It’s midnight now and I’m finally able to sit down.
Eight hours ago I was rushing to get home from lunch with friends to get showered, suited up, and out into the woods. It was my last day of a string of vacation days and my window of opportunity was closing for a managed hunt on conservation land. I wanted to fill at least one of the two tags I still had.
My brother Andy shuttled me from the main parking lot at to an access point almost a mile down the road. I had my climber on my back and intended to bushwhack through a dense stand of river birch to get to a clearing where deer trails intersected.
After pushing through the thick forest and reaching the clearing, I realized there were no suitable trees for the climbing stand. I was getting anxious. The sun was slipping lower toward the towering ridge to the west and the air was cooling. I needed to get up and ready to shoot.

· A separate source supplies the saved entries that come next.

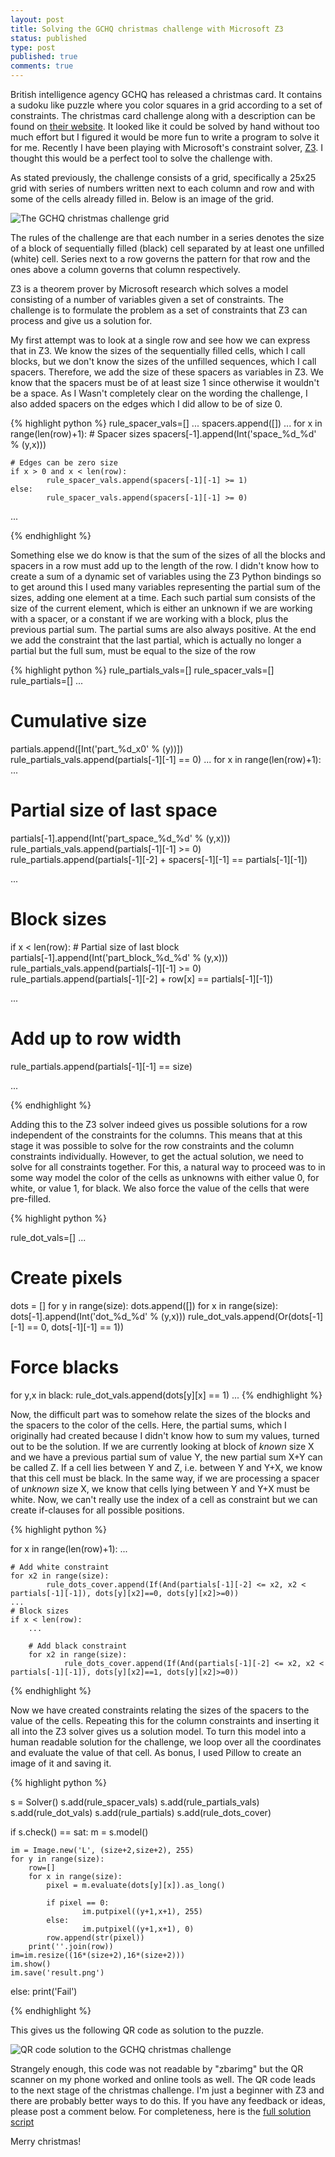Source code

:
 ```yaml
---
layout: post
title: Solving the GCHQ christmas challenge with Microsoft Z3
status: published
type: post
published: true
comments: true
---
```


British intelligence agency GCHQ has released a christmas card.
It contains a sudoku like puzzle where you color squares in a grid according to a set of constraints.
The christmas card challenge along with a description can be found on [their website](http://www.gchq.gov.uk/press_and_media/news_and_features/Pages/Directors-Christmas-puzzle-2015.aspx).
It looked like it could be solved by hand without too much effort but I figured it would be more fun to write a program to solve it for me.
Recently I have been playing with Microsoft's constraint solver, [Z3](https://github.com/Z3Prover/z3). I thought this would be a perfect tool to solve the challenge with.
 
As stated previously, the challenge consists of a grid, specifically a 25x25 grid with series of numbers written next to each column and row and with some of the cells already filled in.
Below is an image of the grid.

![The GCHQ christmas challenge grid](/assets/images/ctf/gchq_christmas_card.jpg)

The rules of the challenge are that each number in a series denotes the size of a block of sequentially filled (black) cell separated by at least one unfilled (white) cell.
Series next to a row governs the pattern for that row and the ones above a column governs that column respectively.

Z3 is a theorem prover by Microsoft research which solves a model consisting of a number of variables given a set of constraints.
The challenge is to formulate the problem as a set of constraints that Z3 can process and give us a solution for.

My first attempt was to look at a single row and see how we can express that in Z3.
We know the sizes of the sequentially filled cells, which I call blocks, but we don't know the sizes of the unfilled sequences, which I call spacers.
Therefore, we add the size of these spacers as variables in Z3. We know that the spacers must be of at least size 1 since otherwise it wouldn't be a space.
As I Wasn't completely clear on the wording the challenge, I also added spacers on the edges which I did allow to be of size 0.

{% highlight python %}
rule_spacer_vals=[]
...
spacers.append([])
...
for x in range(len(row)+1):
    # Spacer sizes
    spacers[-1].append(Int('space_%d_%d' % (y,x)))

    # Edges can be zero size
    if x > 0 and x < len(row):
            rule_spacer_vals.append(spacers[-1][-1] >= 1)
    else:
            rule_spacer_vals.append(spacers[-1][-1] >= 0)
...

{% endhighlight %}

Something else we do know is that the sum of the sizes of all the blocks and spacers in a row must add up to the length of the row.
I didn't know how to create a sum of a dynamic set of variables using the Z3 Python bindings so to get around this I used many variables representing the partial sum of the sizes, adding one element at a time.
Each such partial sum consists of the size of the current element, which is either an unknown if we are working with a spacer, or a constant if we are working with a block, plus the previous partial sum.
The partial sums are also always positive. At the end we add the constraint that the last partial, which is actually no longer a partial but the full sum, must be equal to the size of the row

{% highlight python %}
rule_partials_vals=[]
rule_spacer_vals=[]
rule_partials=[]
...
# Cumulative size
partials.append([Int('part_%d_x0' % (y))])
rule_partials_vals.append(partials[-1][-1] == 0)
...
for x in range(len(row)+1):
   ...
   # Partial size of last space
   partials[-1].append(Int('part_space_%d_%d' % (y,x)))
   rule_partials_vals.append(partials[-1][-1] >= 0)
   rule_partials.append(partials[-1][-2] + spacers[-1][-1] == partials[-1][-1])
   
   ...
   
   # Block sizes
   if x < len(row):
       # Partial size of last block
       partials[-1].append(Int('part_block_%d_%d' % (y,x)))
       rule_partials_vals.append(partials[-1][-1] >= 0)
       rule_partials.append(partials[-1][-2] + row[x] == partials[-1][-1])
   
   ...

# Add up to row width
rule_partials.append(partials[-1][-1] == size)

...

{% endhighlight %}

Adding this to the Z3 solver indeed gives us possible solutions for a row independent of the constraints for the columns.
This means that at this stage it was possible to solve for the row constraints and the column constraints individually.
However, to get the actual solution, we need to solve for all constraints together.
For this, a natural way to proceed was to in some way model the color of the cells as unknowns with either value 0, for white, or value 1, for black.
We also force the value of the cells that were pre-filled.

{% highlight python %}

rule_dot_vals=[]
...
# Create pixels
dots = []
for y in range(size):
    dots.append([])
    for x in range(size):
        dots[-1].append(Int('dot_%d_%d' % (y,x)))
        rule_dot_vals.append(Or(dots[-1][-1] == 0, dots[-1][-1] == 1))
 
# Force blacks
for y,x in black:
    rule_dot_vals.append(dots[y][x] == 1)
...
{% endhighlight %}

Now, the difficult part was to somehow relate the sizes of the blocks and the spacers to the color of the cells.
Here, the partial sums, which I originally had created because I didn't know how to sum my values, turned out to be the solution.
If we are currently looking at block of _known_ size X and we have a previous partial sum of value Y, the new partial sum X+Y can be called Z.
If a cell lies between Y and Z, i.e. between Y and Y+X, we know that this cell must be black.
In the same way, if we are processing a spacer of _unknown_ size X, we know that cells lying between Y and Y+X must be white.
Now, we can't really use the index of a cell as constraint but we can create if-clauses for all possible positions.

{% highlight python %}

for x in range(len(row)+1):
    ...

    # Add white constraint
    for x2 in range(size):
            rule_dots_cover.append(If(And(partials[-1][-2] <= x2, x2 < partials[-1][-1]), dots[y][x2]==0, dots[y][x2]>=0))
    ...
    # Block sizes
    if x < len(row):
        ...           

        # Add black constraint
        for x2 in range(size):
                rule_dots_cover.append(If(And(partials[-1][-2] <= x2, x2 < partials[-1][-1]), dots[y][x2]==1, dots[y][x2]>=0))

{% endhighlight %}

Now we have created constraints relating the sizes of the spacers to the value of the cells. 
Repeating this for the column constraints and inserting it all into the Z3 solver gives us a solution model.
To turn this model into a human readable solution for the challenge, we loop over all the coordinates and evaluate the value of that cell.
As bonus, I used Pillow to create an image of it and saving it.

{% highlight python %}

s = Solver()
s.add(rule_spacer_vals)
s.add(rule_partials_vals)
s.add(rule_dot_vals)
s.add(rule_partials)
s.add(rule_dots_cover)

if s.check() == sat:
    m = s.model()

    im = Image.new('L', (size+2,size+2), 255)
    for y in range(size):
        row=[]
        for x in range(size):
            pixel = m.evaluate(dots[y][x]).as_long()

            if pixel == 0:
                    im.putpixel((y+1,x+1), 255)
            else:
                    im.putpixel((y+1,x+1), 0)
            row.append(str(pixel))
        print(''.join(row))
    im=im.resize((16*(size+2),16*(size+2)))
    im.show()
    im.save('result.png')
else:
    print('Fail')

{% endhighlight %}

This gives us the following QR code as solution to the puzzle.

![QR code solution to the GCHQ christmas challenge](/assets/images/ctf/gchq_christmas_solution.png)

Strangely enough, this code was not readable by "zbarimg" but the QR scanner on my phone worked and online tools as well.
The QR code leads to the next stage of the christmas challenge.
I'm just a beginner with Z3 and there are probably better ways to do this.
If you have any feedback or ideas, please post a comment below. For completeness, here is the [full solution script](/assets/other/gchq_christmas_code.py)
 
Merry christmas!

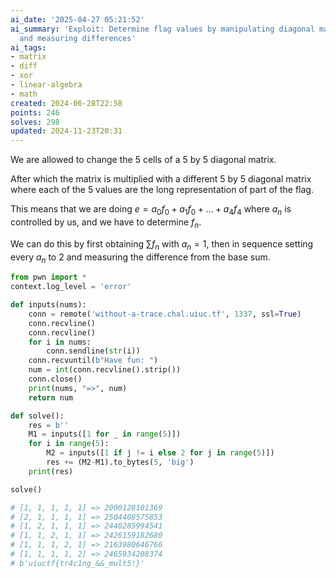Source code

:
 ```yaml
---
ai_date: '2025-04-27 05:21:52'
ai_summary: 'Exploit: Determine flag values by manipulating diagonal matrix elements
  and measuring differences'
ai_tags:
- matrix
- diff
- xor
- linear-algebra
- math
created: 2024-06-28T22:58
points: 246
solves: 298
updated: 2024-11-23T20:31
---
```


We are allowed to change the 5 cells of a 5 by 5 diagonal matrix.

After which the matrix is multiplied with a different 5 by 5 diagonal matrix where each of the 5 values are the long representation of part of the flag.

This means that we are doing $e=a_0f_0+a_1f_0+\dots+a_4f_4$ where $a_n$ is controlled by us, and we have to determine $f_n$.

We can do this by first obtaining $\sum f_n$ with $a_n=1$, then in sequence setting every $a_n$ to 2 and measuring the difference from the base sum.

```python
from pwn import *
context.log_level = 'error'

def inputs(nums):
    conn = remote('without-a-trace.chal.uiuc.tf', 1337, ssl=True)
    conn.recvline()
    conn.recvline()
    for i in nums:
        conn.sendline(str(i))
    conn.recvuntil(b"Have fun: ")
    num = int(conn.recvline().strip())
    conn.close()
    print(nums, "=>", num)
    return num

def solve():
    res = b''
    M1 = inputs([1 for _ in range(5)])
    for i in range(5):
        M2 = inputs([1 if j != i else 2 for j in range(5)])
        res += (M2-M1).to_bytes(5, 'big')
    print(res)

solve()

# [1, 1, 1, 1, 1] => 2000128101369
# [2, 1, 1, 1, 1] => 2504408575853
# [1, 2, 1, 1, 1] => 2440285994541
# [1, 1, 2, 1, 1] => 2426159182680
# [1, 1, 1, 2, 1] => 2163980646766
# [1, 1, 1, 1, 2] => 2465934208374
# b'uiuctf{tr4c1ng_&&_mult5!}'
```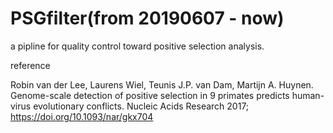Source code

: # PSGfilter(from 20190607 - now)
a pipline for quality control toward positive selection analysis.

reference

Robin van der Lee, Laurens Wiel, Teunis J.P. van Dam, Martijn A. Huynen. Genome-scale detection of positive selection in 9 primates predicts human-virus evolutionary conflicts. Nucleic Acids Research 2017; https://doi.org/10.1093/nar/gkx704

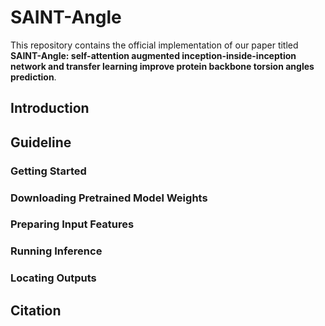 # SAINT-Angle
This repository contains the official implementation of our paper titled **SAINT-Angle: self-attention augmented inception-inside-inception network and transfer learning improve protein backbone torsion angles prediction**.

## Introduction


## Guideline

### Getting Started


### Downloading Pretrained Model Weights


### Preparing Input Features

### Running Inference


### Locating Outputs

## Citation
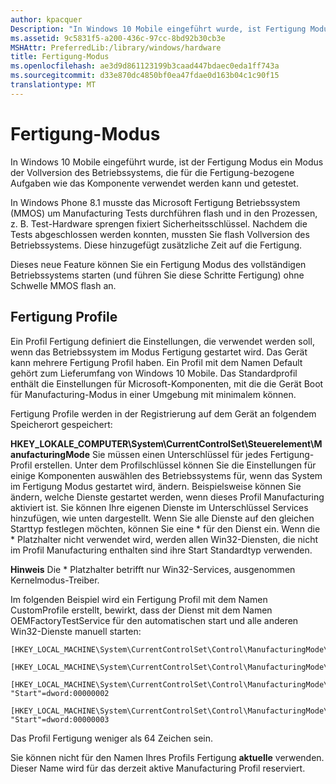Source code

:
 ```yaml
---
author: kpacquer
Description: "In Windows 10 Mobile eingeführt wurde, ist Fertigung Modus ein Modus der Vollversion des Betriebssystems, die für die Fertigung-bezogene Aufgaben wie das Komponente verwendet werden kann und getestet."
ms.assetid: 9c5831f5-a200-436c-97cc-8bd92b30cb3e
MSHAttr: PreferredLib:/library/windows/hardware
title: Fertigung-Modus
ms.openlocfilehash: ae3d9d861123199b3caad447bdaec0eda1ff743a
ms.sourcegitcommit: d33e870dc4850bf0ea47fdae0d163b04c1c90f15
translationtype: MT
---
```

# <a name="manufacturing-mode"></a>Fertigung-Modus


In Windows 10 Mobile eingeführt wurde, ist der Fertigung Modus ein Modus der Vollversion des Betriebssystems, die für die Fertigung-bezogene Aufgaben wie das Komponente verwendet werden kann und getestet.

In Windows Phone 8.1 musste das Microsoft Fertigung Betriebssystem (MMOS) um Manufacturing Tests durchführen flash und in den Prozessen, z. B. Test-Hardware sprengen fixiert Sicherheitsschlüssel. Nachdem die Tests abgeschlossen werden konnten, mussten Sie flash Vollversion des Betriebssystems. Diese hinzugefügt zusätzliche Zeit auf die Fertigung.

Dieses neue Feature können Sie ein Fertigung Modus des vollständigen Betriebssystems starten (und führen Sie diese Schritte Fertigung) ohne Schwelle MMOS flash an.

## <a name="span-idmanufacturingprofilesspanspan-idmanufacturingprofilesspanspan-idmanufacturingprofilesspanmanufacturing-profiles"></a><span id="Manufacturing_profiles"></span><span id="manufacturing_profiles"></span><span id="MANUFACTURING_PROFILES"></span>Fertigung Profile


Ein Profil Fertigung definiert die Einstellungen, die verwendet werden soll, wenn das Betriebssystem im Modus Fertigung gestartet wird. Das Gerät kann mehrere Fertigung Profil haben. Ein Profil mit dem Namen Default gehört zum Lieferumfang von Windows 10 Mobile. Das Standardprofil enthält die Einstellungen für Microsoft-Komponenten, mit die die Gerät Boot für Manufacturing-Modus in einer Umgebung mit minimalem können.

Fertigung Profile werden in der Registrierung auf dem Gerät an folgendem Speicherort gespeichert:

**HKEY\_LOKALE\_COMPUTER\\System\\CurrentControlSet\\Steuerelement\\ManufacturingMode** Sie müssen einen Unterschlüssel für jedes Fertigung-Profil erstellen. Unter dem Profilschlüssel können Sie die Einstellungen für einige Komponenten auswählen des Betriebssystems für, wenn das System im Fertigung Modus gestartet wird, ändern. Beispielsweise können Sie ändern, welche Dienste gestartet werden, wenn dieses Profil Manufacturing aktiviert ist. Sie können Ihre eigenen Dienste im Unterschlüssel Services hinzufügen, wie unten dargestellt. Wenn Sie alle Dienste auf den gleichen Starttyp festlegen möchten, können Sie eine \* für den Dienst ein. Wenn die \* Platzhalter nicht verwendet wird, werden allen Win32-Diensten, die nicht im Profil Manufacturing enthalten sind ihre Start Standardtyp verwenden.

**Hinweis**  Die \* Platzhalter betrifft nur Win32-Services, ausgenommen Kernelmodus-Treiber.

 

Im folgenden Beispiel wird ein Fertigung Profil mit dem Namen CustomProfile erstellt, bewirkt, dass der Dienst mit dem Namen OEMFactoryTestService für den automatischen start und alle anderen Win32-Dienste manuell starten:

``` syntax
[HKEY_LOCAL_MACHINE\System\CurrentControlSet\Control\ManufacturingMode\CustomProfile]

[HKEY_LOCAL_MACHINE\System\CurrentControlSet\Control\ManufacturingMode\CustomProfile\Services]

[HKEY_LOCAL_MACHINE\System\CurrentControlSet\Control\ManufacturingMode\CustomProfile\Services\OEMFactoryTestService]
"Start"=dword:00000002

[HKEY_LOCAL_MACHINE\System\CurrentControlSet\Control\ManufacturingMode\CustomProfile\Services\*]
"Start"=dword:00000003
```

Das Profil Fertigung weniger als 64 Zeichen sein.

Sie können nicht für den Namen Ihres Profils Fertigung **aktuelle** verwenden. Dieser Name wird für das derzeit aktive Manufacturing Profil reserviert.

 

 





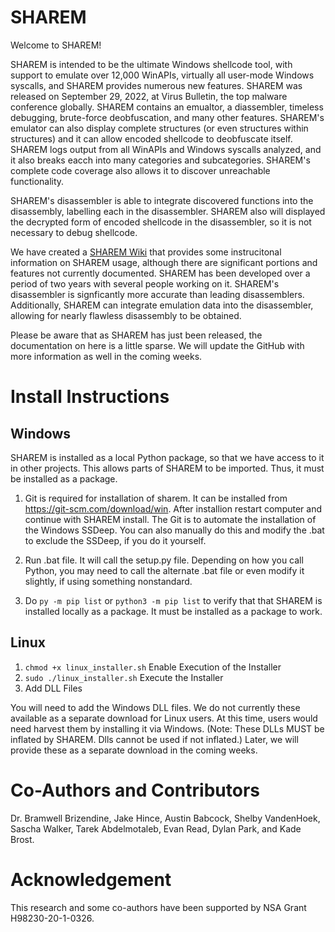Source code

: # SHAREM

Welcome to SHAREM! 

SHAREM is intended to be the ultimate Windows shellcode tool, with support to emulate over 12,000 WinAPIs, virtually all user-mode Windows syscalls, and SHAREM provides numerous new features. SHAREM was released on September 29, 2022, at Virus Bulletin, the top malware conference globally. SHAREM contains an emualtor, a diassembler, timeless debugging, brute-force deobfuscation, and many other features. SHAREM's emulator can also display complete structures (or even structures within structures) and it can allow encoded shellcode to deobfuscate itself. SHAREM logs output from all WinAPIs and Windows syscalls analyzed, and it also breaks eacch into many categories and subcategories. SHAREM's complete code coverage also allows it to discover unreachable functionality.

SHAREM's disassembler is able to integrate discovered functions into the disassembly, labelling each in the disassembler. SHAREM also will displayed the decrypted form of encoded shellcode in the disassembler, so it is not necessary to debug shellcode.

We have created a [SHAREM Wiki](https://github.com/Bw3ll/sharem/wiki) that provides some instrucitonal information on SHAREM usage, although there are significant portions and features not currently documented. SHAREM has been developed over a period of two years with several people working on it. SHAREM's disassembler is signficantly more accurate than leading disassemblers. Additionally, SHAREM can integrate emulation data into the disassembler, allowing for nearly flawless disassembly to be obtained.

Please be aware that as SHAREM has just been released, the documentation on here is a little sparse. We will update the GitHub with more information as well in the coming weeks.


# Install Instructions

## Windows
SHAREM is installed as a local Python package, so that we have access to it in other projects. This allows parts of SHAREM to be imported. Thus, it must be installed as a package.

1. Git is required for installation of sharem. 
It can be installed from https://git-scm.com/download/win. After installion restart computer and continue with SHAREM install. The Git is to automate the installation of the Windows SSDeep. You can also manually do this and modify the .bat to exclude the SSDeep, if you do it yourself.

2. Run .bat file. It will call the setup.py file. Depending on how you call Python, you may need to call the alternate .bat file or even modify it slightly, if using something nonstandard.

3. Do
```py -m pip list``` or  ```python3 -m pip list``` to verify that that SHAREM is installed locally as a package. It must be installed as a package to work.


## Linux
1. ```chmod +x linux_installer.sh``` Enable Execution of the Installer
2. ```sudo ./linux_installer.sh``` Execute the Installer
3. Add DLL Files

You will need to add the Windows DLL files. We do not currently these available as a separate download for Linux users. At this time, users would need harvest them by installing it via Windows. (Note: These DLLs MUST be inflated by SHAREM. Dlls cannot be used if not inflated.) Later, we will provide these as a separate download in the coming weeks.

# Co-Authors and Contributors
Dr. Bramwell Brizendine, Jake Hince, Austin Babcock, Shelby VandenHoek, Sascha Walker, Tarek Abdelmotaleb, Evan Read, Dylan Park, and Kade Brost.

# Acknowledgement
This research and some co-authors have been supported by NSA Grant H98230-20-1-0326.
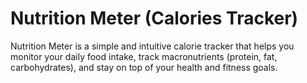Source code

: # Nutrition Meter (Calories Tracker)
Nutrition Meter is a simple and intuitive calorie tracker that helps you monitor your daily food intake, track macronutrients (protein, fat, carbohydrates), and stay on top of your health and fitness goals.
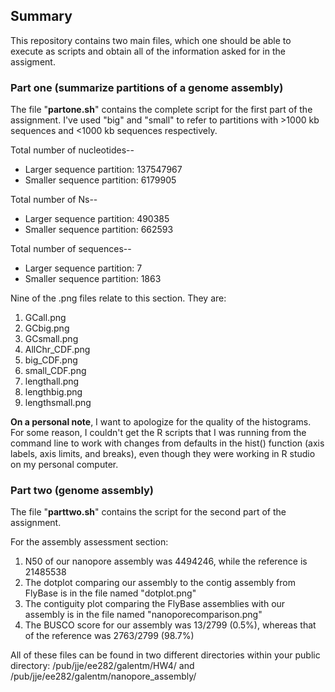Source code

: ## Summary
This repository contains two main files, which one should be able to execute as scripts and obtain all of the information asked for in the assigment.

### Part one (summarize partitions of a genome assembly)
The file "**partone.sh**" contains the complete script for the first part of the assignment. I've used "big" and "small" to refer to partitions with >1000 kb sequences and <1000 kb sequences respectively. 

Total number of nucleotides--
 * Larger sequence partition: 137547967
 * Smaller sequence partition: 6179905
 
Total number of Ns--
 * Larger sequence partition: 490385
 * Smaller sequence partition: 662593

Total number of sequences--
 * Larger sequence partition: 7
 * Smaller sequence partition: 1863

Nine of the .png files relate to this section. They are: 
1. GCall.png
2. GCbig.png
3. GCsmall.png
4. AllChr_CDF.png
5. big_CDF.png
6. small_CDF.png
7. lengthall.png
8. lengthbig.png
9. lengthsmall.png

__On a personal note__, I want to apologize for the quality of the histograms. For some reason, I couldn't get the R scripts that I was running from the command line to work with changes from defaults in the hist() function (axis labels, axis limits, and breaks), even though they were working in R studio on my personal computer.

### Part two (genome assembly)
The file "**parttwo.sh**" contains the script for the second part of the assignment.

For the assembly assessment section:
1. N50 of our nanopore assembly was 4494246, while the reference is 21485538
2. The dotplot comparing our assembly to the contig assembly from FlyBase is in the file named "dotplot.png"
3. The contiguity plot comparing the FlyBase assemblies with our assembly is in the file named "nanoporecomparison.png"
4. The BUSCO score for our assembly was 13/2799 (0.5%), whereas that of the reference was 2763/2799 (98.7%)

All of these files can be found in two different directories within your public directory: /pub/jje/ee282/galentm/HW4/ and /pub/jje/ee282/galentm/nanopore_assembly/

Plan B involved reviewing aerial maps in Google Earth on my phone but the resolution was too low to discern between scrub brush and glade. I decided to push west further into the mess to see what alternative I could find.
Ultimately, near a patch of briars adjacent to a cedar thicket, I found a tree with the right thickness. I had to cut five limbs off as I climbed, but I was just glad to have a decent tree to be in. The tree stood on a dilapidated barbed wire fence line and at the corner of a scant East/West trail leading to a less dense area of briars…almost a clearing.
Over the years, I’ve learned to stay on stand until dark. I’ve had so many deer pop out at last light that it’s becoming a standing joke. Tonight was no different. Aside from a gray squirrel every now and then, only birds were moving. Then, as only ambient light remained, the intentional forward shuffling of feet grew and I realized deer were moving.
Amazingly (because this also happens to be part of the standing joke), they were headed to my tree. Sometimes it feels like I’ve got a deer magnet on me. For all the trees in the woods, when they come directly to me, I never cease to be amazed. From my perch above the ground, I made out a black nose and gray face moving through the cedars. I came to full draw and began to try to find the deer in my peep.
She was almost underneath me. My hope was the younger doe up front would walk past so I’d have a shot at one of the larger ones in the rear. That hope was extinguished when doe #1 stopped dead on the trail almost below me. Her body frozen, she stamped once then looked up at me. Busted.
Before she bolted, I lined up the shot, though it had to pass through foliage to hit her. I initiated the release, heard the familiar punch of metal on rib cage then watched her run off down the path.
Her blood trail was clear to follow and in one last act of defiance, she expired in a briar patch.
45 minutes after finding her, I was out of the woods and back at the Jeep, ready to quit hunting for the rest of my life. Between dragging that deer through coat-closet thick brush interspersed with briars with my climber on and bow in hand…and at night, soaking my clothing with sweat, I was furious. My anger was only compounded by the dead end paths that caused me to backtrack.
I made it out of the woods at 8:20 pm. Four hours later the deer has been butchered and is now cooling in the fridge. I should be in bed, but need to unwind a bit before I do that…so I’m writing about the evening.
I love my time in the woods; even more when I see something; especially when I bring something home. I do have to say that after all the work of hunting then processing my kill, going back to work in the morning may end up feeling more like a vacation than my time off did.